Jurisprudence CJUE62023CN0134

Affaire C-134/23: Demande de décision préjudicielle présentée par le Symvoulio tis Epikrateias (Grèce) le 7 mars 2023 — Somateio «Elliniko Symvoulio gia tous Prosfyges», Astiki Mi Kerdoskopiki Etaireia «Ypostirixi Prosfygon sto Aigaio»/Ypourgos Exoterikon, Ypourgos Metanastefsis kai Asylou

CELEX62023CN0134
TypeJurisprudence CJUE
Datemardi 7 mars 2023

Résumé IA

Cette demande préjudicielle grecque porte sur l'interprétation de la directive relative aux procédures d'asile, concernant spécifiquement les conditions d'examen des demandes de protection internationale et les garanties procédurales applicables. Elle vise à clarifier les obligations des États membres lors de l'évaluation des recours contre des décisions de rejet, notamment en ce qui concerne l'examen des éléments de preuve et le droit à un recours effectif.

Texte intégral

30.5.2023

FR

Journal officiel de l'Union européenne

C 189/19


Demande de décision préjudicielle présentée par le Symvoulio tis Epikrateias (Grèce) le 7 mars 2023 — Somateio «Elliniko Symvoulio gia tous Prosfyges», Astiki Mi Kerdoskopiki Etaireia «Ypostirixi Prosfygon sto Aigaio»/Ypourgos Exoterikon, Ypourgos Metanastefsis kai Asylou

(Affaire C-134/23)

(2023/C 189/25)

Langue de procédure: le grec

Juridiction de renvoi

Symvoulio tis Epikrateias

Parties dans la procédure au principal

Parties requérantes: Somateio «Elliniko Symvoulio gia tous Prosfyges», Astiki Mi Kerdoskopiki Etaireia «Ypostirixi Prosfygon sto Aigaio»

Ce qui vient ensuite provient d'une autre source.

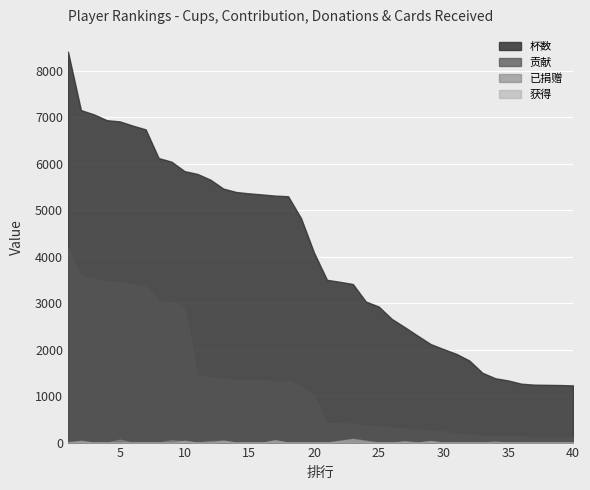

How many data points does each series have?

40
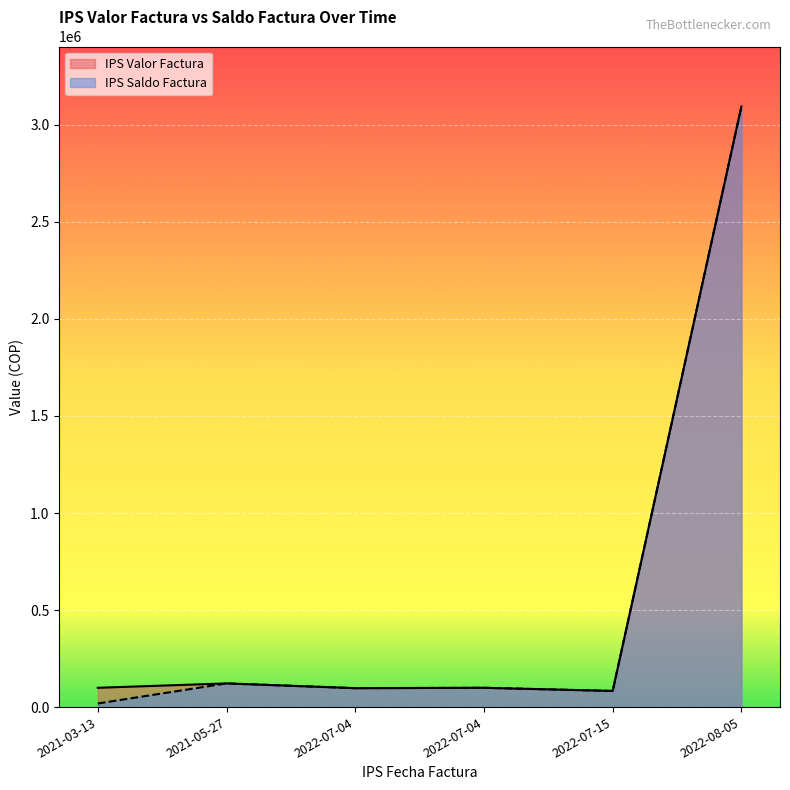

At which category is the sum across all series the highest?

2022-08-05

Partie défenderesse: Ypourgos Exoterikon, Ypourgos Metanastefsis kai Asylou

Questions préjudicielles

1)

Convient-il d’interpréter l’article 38 de la directive 2013/32/UE (1), lu en combinaison avec l’article 18 de la charte des droits fondamentaux de l’Union européenne, en ce sens qu’il s’oppose à une norme nationale (de nature réglementaire) laquelle désigne comme généralement sûr pour certaines catégories de demandeurs de protection internationale un pays tiers, lorsque celui-ci a certes souscrit une obligation légale de permettre la réadmission sur son territoire de ces catégories de demandeurs de protection internationale mais qu’il s’avère que ledit pays refuse la réadmission depuis une longue période (laquelle excède en l’espèce les vingt mois) et lorsque la possibilité d’un changement de position de ce pays dans un avenir proche n’a pas été examinée? ou

2)

Cette disposition doit-elle être interprétée en ce sens que la réadmission dans le pays tiers ne constitue pas l’une des conditions cumulatives pour l’adoption de l’acte (réglementaire) national par lequel un pays tiers est désigné comme généralement sûr pour certaines catégories de demandeurs de protection internationale, mais constitue l’une des conditions cumulatives pour l’adoption de l’acte individuel par lequel une demande concrète de protection internationale est rejetée comme irrecevable en application du concept de «pays tiers sûr»? ou

3)

Cette disposition doit-elle être interprétée en ce sens que la réadmission dans le «pays tiers sûr» ne doit être vérifiée qu’au moment de l’exécution d’une décision, lorsque cette décision de rejet de la demande de protection internationale est fondée sur le concept de «pays tiers sûr»?


(1) Directive 2013/32/UE du Parlement européen et du Conseil du 26 juin 2013«relative à des procédures communes pour l’octroi et le retrait de la protection internationale (refonte)» (JO 2013, L 180, p. 60).